**Trecho selecionado:**

É provável que isso não ocorra com muita frequência, de acordo com Claudia Rebaza, que trabalha na organização-mãe da AO3, “Organization for Transformative Works”. A ficção feita por fãs raramente é convertida em trabalho publicado comercialmente, e na maioria das vezes os autores enviam novos trabalhos para os editores devido a preocupações com direitos autorais que tornam o sucesso comercial mais difícil e raro. Embora James tenha sido capaz de separar o mundo de “Crepúsculo” dos livros dela, muitos escritores de fanfics baseiam suas histórias em universos e personagens existentes que não estariam abertos a essa modificação, diz Firestone.

**Informações extraídas:**
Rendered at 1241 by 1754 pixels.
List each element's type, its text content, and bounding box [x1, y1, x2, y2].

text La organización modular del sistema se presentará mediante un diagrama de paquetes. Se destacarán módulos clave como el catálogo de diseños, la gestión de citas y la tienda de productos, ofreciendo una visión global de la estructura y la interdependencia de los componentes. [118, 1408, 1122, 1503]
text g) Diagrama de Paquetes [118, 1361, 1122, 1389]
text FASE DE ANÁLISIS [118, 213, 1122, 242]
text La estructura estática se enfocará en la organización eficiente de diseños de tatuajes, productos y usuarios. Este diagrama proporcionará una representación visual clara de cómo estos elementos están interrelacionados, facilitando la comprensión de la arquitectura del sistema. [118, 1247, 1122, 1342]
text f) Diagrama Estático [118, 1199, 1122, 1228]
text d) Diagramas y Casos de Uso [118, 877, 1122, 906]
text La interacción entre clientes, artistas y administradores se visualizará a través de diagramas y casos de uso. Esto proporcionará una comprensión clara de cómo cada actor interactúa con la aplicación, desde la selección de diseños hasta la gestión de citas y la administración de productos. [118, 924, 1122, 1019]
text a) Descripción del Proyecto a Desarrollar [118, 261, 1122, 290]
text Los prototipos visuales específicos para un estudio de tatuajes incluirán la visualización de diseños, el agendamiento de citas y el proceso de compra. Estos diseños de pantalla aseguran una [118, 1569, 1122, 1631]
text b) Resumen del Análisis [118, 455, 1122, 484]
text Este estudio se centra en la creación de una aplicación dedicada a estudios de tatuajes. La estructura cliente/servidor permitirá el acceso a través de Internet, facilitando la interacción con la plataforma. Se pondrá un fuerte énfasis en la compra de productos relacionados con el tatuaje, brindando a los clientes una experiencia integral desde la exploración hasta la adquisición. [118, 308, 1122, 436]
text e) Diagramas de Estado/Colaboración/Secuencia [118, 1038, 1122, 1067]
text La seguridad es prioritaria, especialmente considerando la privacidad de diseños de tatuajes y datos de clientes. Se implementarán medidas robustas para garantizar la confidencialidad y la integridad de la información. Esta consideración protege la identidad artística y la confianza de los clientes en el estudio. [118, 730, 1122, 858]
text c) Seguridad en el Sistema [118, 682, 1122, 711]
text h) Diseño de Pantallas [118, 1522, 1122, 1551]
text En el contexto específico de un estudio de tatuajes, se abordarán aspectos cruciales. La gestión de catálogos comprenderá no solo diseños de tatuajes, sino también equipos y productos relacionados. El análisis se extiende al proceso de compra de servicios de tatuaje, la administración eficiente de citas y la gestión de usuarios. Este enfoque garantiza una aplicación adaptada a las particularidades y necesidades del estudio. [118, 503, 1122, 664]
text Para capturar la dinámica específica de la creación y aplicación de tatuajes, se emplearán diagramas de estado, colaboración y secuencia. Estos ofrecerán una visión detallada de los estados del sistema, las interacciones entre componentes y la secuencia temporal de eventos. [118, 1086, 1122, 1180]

**Lista de tarefas:**
1 – Copie do trecho selecionado a parte entre "É provável que" e "modificação, diz Firestone.", inclusive.
2 – Segundo o trecho selecionado, em qual organização Claudia Rebaza trabalha?

**Resultados do exercício:**
1 –
É provável que isso não ocorra com muita frequência, de acordo com Claudia Rebaza, que trabalha na organização-mãe da AO3, “Organization for Transformative Works”. A ficção feita por fãs raramente é convertida em trabalho publicado comercialmente, e na maioria das vezes os autores enviam novos trabalhos para os editores devido a preocupações com direitos autorais que tornam o sucesso comercial mais difícil e raro. Embora James tenha sido capaz de separar o mundo de “Crepúsculo” dos livros dela, muitos escritores de fanfics baseiam suas histórias em universos e personagens existentes que não estariam abertos a essa modificação, diz Firestone.

2 – Na "Organization for Transformative Works", a organização-mãe da AO3.